As a member of the Global Team of 200, I have had the opportunity to write about many interesting organizations– all with the same purpose… to promote and educate about children and women’s issues, world hunger, and education. We have written about Malala who took a stand for her right to go to school. We’ve written about clean and safe water and sanitation. However, this post is different. This post is about me.
Today, March 8th, 2013 is the International Women’s Day. Today is a day to celebrate women around the world. International Women’s Day has been celebrated since the early 1900s. Today, International Women’s Day has become a global event. Thousands of events are held worldwide to celebrate achievements and inspire women.
So, our Global Team of 200 founder challenged us to write a post on what the International Women’s Day means to us.
I grew up being told I could be anything I wanted to be. There were no limitations to what I could achieve. I was supported to live to my best ability– being a “girl” was never considered a hindrance or an issue. My dad was famous for saying, “Girls can do anything boys can do, and usually better.”
I was my dad’s buddy. We did everything together. A favorite hobby of ours was racing. One evening, in late summer, my dad took me to our local track to watch a friend of his practice on the round track. While we were there, I kept hearing a roar from across the complex. It would be loud for a few seconds then nothing. Then loud for a few seconds. Then nothing.
I finally asked dad what it was.
He replied, “Oh, they are drag racing.”
I said, “Let’s go see.”
I watched one pair of cars go down the track and I was hooked. I wanted to drag race.
My dad never said no. He believed in me. In what I would become.
Over the next couple of years, we began working on an old beater 1979 Malibu that was sitting in our side yard. I rebuilt the engine, with dad’s help. We gutted it. We got it race ready.
The first day at the track, pulling into the staging lanes, I looked around and realized I was the only girl in a sea of men racers. I was teased. I was called names. I was referred to as “honey’ and “toots” and “baby.”
I didn’t care. I was there to race.
I won my first race. And my second. I kept winning throughout the summer. I started making a name for myself at the track. People bet on my round wins. Even the track workers rooted for me.
I qualified for bracket finals that year in my division.
Arriving at bracket finals, I knew I was way out of my league. My dad looked at me and said, “You’ve got this. Now go do it.”

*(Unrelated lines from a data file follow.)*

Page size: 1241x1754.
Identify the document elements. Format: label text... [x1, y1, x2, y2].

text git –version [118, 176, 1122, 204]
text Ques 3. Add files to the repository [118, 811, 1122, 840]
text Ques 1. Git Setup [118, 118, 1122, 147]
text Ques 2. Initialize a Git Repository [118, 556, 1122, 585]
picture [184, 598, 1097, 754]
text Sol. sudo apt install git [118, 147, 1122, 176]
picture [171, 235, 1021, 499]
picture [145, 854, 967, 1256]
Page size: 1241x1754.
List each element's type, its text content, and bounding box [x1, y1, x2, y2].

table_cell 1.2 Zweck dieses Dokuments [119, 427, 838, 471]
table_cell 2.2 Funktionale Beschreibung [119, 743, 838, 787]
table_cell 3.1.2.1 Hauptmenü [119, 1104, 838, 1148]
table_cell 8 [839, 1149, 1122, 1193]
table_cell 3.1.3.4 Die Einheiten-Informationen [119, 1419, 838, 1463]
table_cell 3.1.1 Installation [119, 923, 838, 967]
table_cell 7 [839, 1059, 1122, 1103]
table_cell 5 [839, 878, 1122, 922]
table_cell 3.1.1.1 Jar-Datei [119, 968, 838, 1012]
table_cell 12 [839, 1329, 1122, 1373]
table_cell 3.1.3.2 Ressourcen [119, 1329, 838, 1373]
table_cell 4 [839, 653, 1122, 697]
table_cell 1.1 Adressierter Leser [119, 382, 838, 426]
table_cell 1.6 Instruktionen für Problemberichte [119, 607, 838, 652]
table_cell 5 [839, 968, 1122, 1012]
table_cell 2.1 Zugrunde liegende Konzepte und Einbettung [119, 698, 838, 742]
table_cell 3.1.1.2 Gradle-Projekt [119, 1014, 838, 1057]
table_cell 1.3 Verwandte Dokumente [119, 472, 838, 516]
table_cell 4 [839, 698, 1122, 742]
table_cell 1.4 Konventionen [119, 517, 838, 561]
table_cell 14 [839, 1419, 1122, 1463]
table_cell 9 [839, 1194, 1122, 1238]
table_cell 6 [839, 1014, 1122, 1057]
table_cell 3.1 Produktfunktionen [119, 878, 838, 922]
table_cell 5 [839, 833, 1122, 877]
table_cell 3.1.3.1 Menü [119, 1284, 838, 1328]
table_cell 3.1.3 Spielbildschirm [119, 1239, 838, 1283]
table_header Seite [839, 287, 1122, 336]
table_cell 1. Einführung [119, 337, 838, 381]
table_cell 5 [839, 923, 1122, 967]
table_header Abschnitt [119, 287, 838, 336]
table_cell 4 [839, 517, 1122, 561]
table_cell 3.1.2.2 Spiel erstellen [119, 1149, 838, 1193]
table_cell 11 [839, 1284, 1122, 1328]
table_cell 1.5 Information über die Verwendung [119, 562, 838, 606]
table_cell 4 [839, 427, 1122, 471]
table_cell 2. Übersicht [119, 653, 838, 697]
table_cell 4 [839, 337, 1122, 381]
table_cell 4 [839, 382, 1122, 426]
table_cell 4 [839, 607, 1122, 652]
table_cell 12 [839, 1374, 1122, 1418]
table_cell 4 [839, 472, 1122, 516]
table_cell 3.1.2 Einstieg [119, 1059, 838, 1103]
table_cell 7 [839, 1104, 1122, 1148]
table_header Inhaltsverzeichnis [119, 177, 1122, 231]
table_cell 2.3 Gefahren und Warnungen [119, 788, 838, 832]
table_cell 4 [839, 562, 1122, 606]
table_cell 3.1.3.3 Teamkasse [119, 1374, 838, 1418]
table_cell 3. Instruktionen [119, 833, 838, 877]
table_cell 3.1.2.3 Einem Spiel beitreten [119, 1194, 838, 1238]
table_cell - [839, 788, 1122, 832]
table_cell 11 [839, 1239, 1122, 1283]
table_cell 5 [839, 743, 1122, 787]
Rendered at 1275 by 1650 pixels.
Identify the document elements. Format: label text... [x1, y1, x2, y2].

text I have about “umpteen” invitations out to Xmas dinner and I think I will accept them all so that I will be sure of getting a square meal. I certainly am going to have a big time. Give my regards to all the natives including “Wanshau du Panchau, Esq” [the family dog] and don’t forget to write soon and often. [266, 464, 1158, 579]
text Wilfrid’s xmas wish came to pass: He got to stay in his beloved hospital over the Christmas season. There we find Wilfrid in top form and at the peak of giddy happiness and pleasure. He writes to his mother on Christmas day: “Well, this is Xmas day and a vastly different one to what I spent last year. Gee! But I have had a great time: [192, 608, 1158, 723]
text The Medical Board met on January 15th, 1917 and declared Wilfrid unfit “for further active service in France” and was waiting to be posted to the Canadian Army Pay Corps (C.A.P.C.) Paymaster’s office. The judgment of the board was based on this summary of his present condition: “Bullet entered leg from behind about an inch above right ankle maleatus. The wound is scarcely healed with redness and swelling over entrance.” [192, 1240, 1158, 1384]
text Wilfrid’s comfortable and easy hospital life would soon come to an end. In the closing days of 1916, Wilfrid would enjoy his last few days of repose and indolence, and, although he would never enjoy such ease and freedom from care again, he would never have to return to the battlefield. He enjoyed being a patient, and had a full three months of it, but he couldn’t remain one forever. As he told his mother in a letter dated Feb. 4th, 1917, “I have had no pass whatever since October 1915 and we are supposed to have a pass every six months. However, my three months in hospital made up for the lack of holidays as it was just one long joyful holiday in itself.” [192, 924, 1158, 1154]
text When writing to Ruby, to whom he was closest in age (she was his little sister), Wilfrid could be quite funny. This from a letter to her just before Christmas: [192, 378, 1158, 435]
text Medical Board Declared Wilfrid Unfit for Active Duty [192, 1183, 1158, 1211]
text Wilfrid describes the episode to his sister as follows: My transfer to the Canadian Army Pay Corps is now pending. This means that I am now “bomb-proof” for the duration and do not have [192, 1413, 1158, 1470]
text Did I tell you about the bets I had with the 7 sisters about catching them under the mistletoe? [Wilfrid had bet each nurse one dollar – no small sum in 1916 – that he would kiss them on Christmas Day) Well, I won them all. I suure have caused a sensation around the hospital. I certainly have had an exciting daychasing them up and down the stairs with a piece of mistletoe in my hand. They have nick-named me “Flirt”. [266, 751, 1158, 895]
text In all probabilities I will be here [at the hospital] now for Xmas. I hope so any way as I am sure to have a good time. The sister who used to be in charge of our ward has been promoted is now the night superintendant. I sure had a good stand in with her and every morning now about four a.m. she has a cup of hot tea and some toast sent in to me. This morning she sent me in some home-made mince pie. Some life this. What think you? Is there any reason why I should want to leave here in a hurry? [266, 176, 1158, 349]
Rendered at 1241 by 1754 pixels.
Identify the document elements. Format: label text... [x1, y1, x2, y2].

I pulled up to the line. The pre-stage and stage bulbs came on. Green. Green. Green. Go.
I tore down the track as fast as my 15 second 1979 Malibu would go.
I blew across the finish line and held my breath.
My win light glowed.
It’s funny. I don’t race anymore. The transmission locked up in my race car and it ran off the end of the track while my dad was driving. It landed in the river and trashed the tranny and engine. I haven’t raced since. When I started racing, I was the only girl. Now, you go out to our local track on any given weekend, and there is anywhere between 20 and 30 women racing. It wasn’t that long ago I was the only one.
Those lessons have stayed with me though. It has given me self-confidence, decision-making skills, conflict resolution, mechanical skills, and even math skills.
I told this story for a reason…
So, as I sit here and reflect on the International Women’s Day and what it means to me… it means I can do, and be anything I want to be. I am a woman. I am fully capable of being what I want. I am proud. I am caring. I am compassionate. I am brave. I am daring. I am me.
I am me.
I don’t have to fit into a mold. I don’t have to be a stereotype. I can do and be what I want. When I want. How I want. I don’t have to accept the word, “no.”
So, to me, International Women’s Day means the freedom and ability to be me.
Women have had a bum rap through the years. But, look where we are today. Where will we be in 20 years?
International Women’s Day is me. And you. And all women around the world.
A day to celebrate ourselves. Our achievements. Our uniqueness. Our lives. Our very souls.